> **WRITTEN INSTRUCTION**:
Reproduce, word for word, only the lines of the records below that begin at the line containing "common name: Keel-billed toucan" and end after the line containing "genus: Artemisia". Include both of those lines.
- - - - -
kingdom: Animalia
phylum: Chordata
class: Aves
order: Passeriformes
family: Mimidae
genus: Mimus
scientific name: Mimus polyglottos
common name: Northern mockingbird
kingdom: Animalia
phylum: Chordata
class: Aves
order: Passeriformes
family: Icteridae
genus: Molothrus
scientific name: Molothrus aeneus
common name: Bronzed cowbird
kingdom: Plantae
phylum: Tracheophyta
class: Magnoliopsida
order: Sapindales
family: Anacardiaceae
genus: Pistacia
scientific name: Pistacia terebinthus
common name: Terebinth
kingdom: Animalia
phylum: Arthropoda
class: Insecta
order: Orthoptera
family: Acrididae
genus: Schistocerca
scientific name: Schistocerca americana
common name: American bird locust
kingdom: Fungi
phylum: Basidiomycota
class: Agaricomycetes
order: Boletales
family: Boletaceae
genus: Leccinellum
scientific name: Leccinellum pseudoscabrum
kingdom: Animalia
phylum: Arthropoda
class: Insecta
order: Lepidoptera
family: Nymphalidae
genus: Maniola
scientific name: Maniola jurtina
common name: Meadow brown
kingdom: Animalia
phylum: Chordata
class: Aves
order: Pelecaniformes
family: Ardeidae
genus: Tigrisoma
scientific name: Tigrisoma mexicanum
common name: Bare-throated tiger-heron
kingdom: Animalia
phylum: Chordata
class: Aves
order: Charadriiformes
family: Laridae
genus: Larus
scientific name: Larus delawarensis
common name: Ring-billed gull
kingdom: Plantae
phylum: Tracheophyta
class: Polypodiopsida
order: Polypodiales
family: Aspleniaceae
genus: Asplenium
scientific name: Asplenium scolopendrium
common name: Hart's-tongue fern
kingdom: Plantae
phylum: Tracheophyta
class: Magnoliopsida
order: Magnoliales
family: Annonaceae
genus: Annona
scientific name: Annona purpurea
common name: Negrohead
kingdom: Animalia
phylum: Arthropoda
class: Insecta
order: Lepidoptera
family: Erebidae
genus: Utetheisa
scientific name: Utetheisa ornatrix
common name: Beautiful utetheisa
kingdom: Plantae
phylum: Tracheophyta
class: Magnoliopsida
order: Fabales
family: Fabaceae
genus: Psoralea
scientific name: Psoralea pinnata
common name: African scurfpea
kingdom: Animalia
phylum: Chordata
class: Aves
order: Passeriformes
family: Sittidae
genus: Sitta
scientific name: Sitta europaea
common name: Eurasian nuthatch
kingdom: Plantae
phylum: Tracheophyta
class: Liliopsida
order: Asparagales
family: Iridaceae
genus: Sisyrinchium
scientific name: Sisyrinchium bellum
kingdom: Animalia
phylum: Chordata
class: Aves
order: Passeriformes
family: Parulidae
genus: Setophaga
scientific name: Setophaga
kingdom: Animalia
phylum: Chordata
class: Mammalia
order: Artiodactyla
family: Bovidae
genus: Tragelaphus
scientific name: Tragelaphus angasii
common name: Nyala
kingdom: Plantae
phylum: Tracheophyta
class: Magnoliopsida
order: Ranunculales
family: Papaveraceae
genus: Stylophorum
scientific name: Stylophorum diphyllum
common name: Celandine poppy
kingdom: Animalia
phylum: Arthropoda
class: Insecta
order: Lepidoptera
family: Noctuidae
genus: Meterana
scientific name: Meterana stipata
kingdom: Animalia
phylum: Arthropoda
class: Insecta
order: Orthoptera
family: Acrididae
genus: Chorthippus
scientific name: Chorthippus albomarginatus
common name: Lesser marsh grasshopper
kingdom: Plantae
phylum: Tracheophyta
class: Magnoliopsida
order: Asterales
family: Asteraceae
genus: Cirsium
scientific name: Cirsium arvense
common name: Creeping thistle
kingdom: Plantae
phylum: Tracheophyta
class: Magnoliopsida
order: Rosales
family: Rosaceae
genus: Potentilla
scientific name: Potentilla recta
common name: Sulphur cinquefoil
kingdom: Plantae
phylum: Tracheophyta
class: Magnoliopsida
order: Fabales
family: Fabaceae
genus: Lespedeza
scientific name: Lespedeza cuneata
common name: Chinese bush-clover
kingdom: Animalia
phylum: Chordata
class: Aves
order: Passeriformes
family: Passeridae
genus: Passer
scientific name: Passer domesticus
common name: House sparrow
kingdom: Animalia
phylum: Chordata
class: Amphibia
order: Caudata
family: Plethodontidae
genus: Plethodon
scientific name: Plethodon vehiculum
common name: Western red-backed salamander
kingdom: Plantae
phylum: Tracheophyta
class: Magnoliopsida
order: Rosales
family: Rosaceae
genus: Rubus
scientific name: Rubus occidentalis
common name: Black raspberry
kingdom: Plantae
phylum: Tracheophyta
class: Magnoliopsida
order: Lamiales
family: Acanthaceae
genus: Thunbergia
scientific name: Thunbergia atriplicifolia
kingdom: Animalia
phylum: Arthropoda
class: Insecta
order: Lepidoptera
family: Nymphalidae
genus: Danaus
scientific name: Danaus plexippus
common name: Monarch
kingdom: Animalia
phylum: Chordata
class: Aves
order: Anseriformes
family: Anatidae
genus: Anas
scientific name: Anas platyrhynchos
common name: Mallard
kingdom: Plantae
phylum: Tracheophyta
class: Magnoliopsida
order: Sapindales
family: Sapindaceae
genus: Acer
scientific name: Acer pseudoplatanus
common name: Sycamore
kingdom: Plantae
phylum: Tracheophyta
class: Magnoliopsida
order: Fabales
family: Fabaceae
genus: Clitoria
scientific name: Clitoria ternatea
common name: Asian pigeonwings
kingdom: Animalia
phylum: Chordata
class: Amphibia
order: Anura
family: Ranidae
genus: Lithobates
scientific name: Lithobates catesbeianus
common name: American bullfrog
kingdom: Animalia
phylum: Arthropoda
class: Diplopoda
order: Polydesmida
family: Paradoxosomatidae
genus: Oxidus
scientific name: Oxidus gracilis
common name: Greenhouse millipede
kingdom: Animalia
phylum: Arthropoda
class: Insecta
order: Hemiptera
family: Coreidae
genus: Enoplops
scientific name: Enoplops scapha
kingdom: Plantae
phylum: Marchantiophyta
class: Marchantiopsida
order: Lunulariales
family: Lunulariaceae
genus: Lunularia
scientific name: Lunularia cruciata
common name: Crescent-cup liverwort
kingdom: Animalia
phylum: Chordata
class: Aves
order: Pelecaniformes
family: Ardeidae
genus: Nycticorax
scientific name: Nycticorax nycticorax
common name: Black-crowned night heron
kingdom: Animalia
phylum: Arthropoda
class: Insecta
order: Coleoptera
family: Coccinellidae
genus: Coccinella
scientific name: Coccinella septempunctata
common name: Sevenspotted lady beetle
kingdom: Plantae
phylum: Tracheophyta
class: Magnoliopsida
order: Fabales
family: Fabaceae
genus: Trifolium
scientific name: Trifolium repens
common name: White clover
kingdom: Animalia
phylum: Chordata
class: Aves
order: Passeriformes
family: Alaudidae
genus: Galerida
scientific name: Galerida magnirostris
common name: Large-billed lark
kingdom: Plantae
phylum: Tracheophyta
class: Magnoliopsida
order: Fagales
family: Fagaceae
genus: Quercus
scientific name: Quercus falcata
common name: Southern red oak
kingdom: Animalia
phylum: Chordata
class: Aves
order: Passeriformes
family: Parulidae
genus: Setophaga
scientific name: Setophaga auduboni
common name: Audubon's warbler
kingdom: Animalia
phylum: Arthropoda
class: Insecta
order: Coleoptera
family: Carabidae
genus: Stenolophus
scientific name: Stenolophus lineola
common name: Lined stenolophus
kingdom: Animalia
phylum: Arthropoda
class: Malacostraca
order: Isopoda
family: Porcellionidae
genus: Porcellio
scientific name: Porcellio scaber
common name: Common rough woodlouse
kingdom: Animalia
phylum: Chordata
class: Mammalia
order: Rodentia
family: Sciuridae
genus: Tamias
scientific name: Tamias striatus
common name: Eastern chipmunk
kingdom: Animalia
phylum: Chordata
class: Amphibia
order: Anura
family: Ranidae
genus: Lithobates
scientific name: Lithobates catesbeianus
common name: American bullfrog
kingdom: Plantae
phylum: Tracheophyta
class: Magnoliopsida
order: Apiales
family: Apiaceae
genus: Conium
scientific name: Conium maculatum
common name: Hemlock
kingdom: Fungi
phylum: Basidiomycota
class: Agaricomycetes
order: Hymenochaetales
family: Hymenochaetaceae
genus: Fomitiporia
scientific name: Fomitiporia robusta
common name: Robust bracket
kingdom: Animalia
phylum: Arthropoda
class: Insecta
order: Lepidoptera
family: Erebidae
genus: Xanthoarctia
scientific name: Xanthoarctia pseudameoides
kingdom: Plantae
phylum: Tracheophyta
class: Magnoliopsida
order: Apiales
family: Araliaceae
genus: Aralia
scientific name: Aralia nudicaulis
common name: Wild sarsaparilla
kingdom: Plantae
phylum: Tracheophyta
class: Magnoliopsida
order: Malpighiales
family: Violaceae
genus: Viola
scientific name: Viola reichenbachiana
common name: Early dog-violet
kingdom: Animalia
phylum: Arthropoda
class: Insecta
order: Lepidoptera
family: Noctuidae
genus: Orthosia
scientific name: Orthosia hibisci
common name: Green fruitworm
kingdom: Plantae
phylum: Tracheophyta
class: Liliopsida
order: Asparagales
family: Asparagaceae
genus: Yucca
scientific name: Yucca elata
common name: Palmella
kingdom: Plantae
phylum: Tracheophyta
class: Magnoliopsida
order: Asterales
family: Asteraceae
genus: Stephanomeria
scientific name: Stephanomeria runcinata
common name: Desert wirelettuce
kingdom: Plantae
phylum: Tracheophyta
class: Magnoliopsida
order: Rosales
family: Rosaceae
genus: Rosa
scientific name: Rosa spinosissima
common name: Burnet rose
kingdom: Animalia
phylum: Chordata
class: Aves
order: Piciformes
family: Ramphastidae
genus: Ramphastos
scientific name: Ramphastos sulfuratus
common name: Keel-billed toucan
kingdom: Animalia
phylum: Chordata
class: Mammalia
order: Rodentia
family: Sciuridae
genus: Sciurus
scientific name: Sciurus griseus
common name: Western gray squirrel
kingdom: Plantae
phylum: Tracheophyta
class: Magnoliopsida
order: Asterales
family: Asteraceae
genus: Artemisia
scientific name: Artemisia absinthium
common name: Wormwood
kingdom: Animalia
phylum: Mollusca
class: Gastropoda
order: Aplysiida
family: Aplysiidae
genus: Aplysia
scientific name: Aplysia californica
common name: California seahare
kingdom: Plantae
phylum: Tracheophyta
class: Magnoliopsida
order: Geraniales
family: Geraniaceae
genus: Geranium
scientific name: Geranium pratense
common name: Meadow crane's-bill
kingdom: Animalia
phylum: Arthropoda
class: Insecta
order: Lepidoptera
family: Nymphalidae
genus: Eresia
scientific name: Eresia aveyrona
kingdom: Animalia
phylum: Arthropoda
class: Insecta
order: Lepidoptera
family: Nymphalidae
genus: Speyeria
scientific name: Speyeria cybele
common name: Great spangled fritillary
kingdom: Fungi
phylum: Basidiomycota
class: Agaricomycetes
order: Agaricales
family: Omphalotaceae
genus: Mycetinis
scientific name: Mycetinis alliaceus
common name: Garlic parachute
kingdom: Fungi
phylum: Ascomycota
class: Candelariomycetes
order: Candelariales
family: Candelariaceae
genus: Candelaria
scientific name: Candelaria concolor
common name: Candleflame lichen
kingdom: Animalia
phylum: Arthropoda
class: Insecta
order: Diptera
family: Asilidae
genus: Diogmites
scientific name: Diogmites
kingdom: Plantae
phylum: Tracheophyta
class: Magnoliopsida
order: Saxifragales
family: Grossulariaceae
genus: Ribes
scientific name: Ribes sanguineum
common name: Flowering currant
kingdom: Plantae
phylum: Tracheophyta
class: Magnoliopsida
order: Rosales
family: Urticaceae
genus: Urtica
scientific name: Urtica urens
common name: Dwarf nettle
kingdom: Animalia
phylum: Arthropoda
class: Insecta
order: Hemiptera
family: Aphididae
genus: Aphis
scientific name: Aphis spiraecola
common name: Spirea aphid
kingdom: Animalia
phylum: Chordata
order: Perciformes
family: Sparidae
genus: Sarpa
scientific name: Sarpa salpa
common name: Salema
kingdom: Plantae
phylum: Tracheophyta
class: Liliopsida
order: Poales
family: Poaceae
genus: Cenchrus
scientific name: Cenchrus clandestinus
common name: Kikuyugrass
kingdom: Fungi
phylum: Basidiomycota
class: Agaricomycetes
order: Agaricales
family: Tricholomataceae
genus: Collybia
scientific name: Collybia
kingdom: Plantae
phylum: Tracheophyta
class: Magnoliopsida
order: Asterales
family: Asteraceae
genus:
- - - - -
> **SOLVED EXERCISE**:
common name: Keel-billed toucan
kingdom: Animalia
phylum: Chordata
class: Mammalia
order: Rodentia
family: Sciuridae
genus: Sciurus
scientific name: Sciurus griseus
common name: Western gray squirrel
kingdom: Plantae
phylum: Tracheophyta
class: Magnoliopsida
order: Asterales
family: Asteraceae
genus: Artemisia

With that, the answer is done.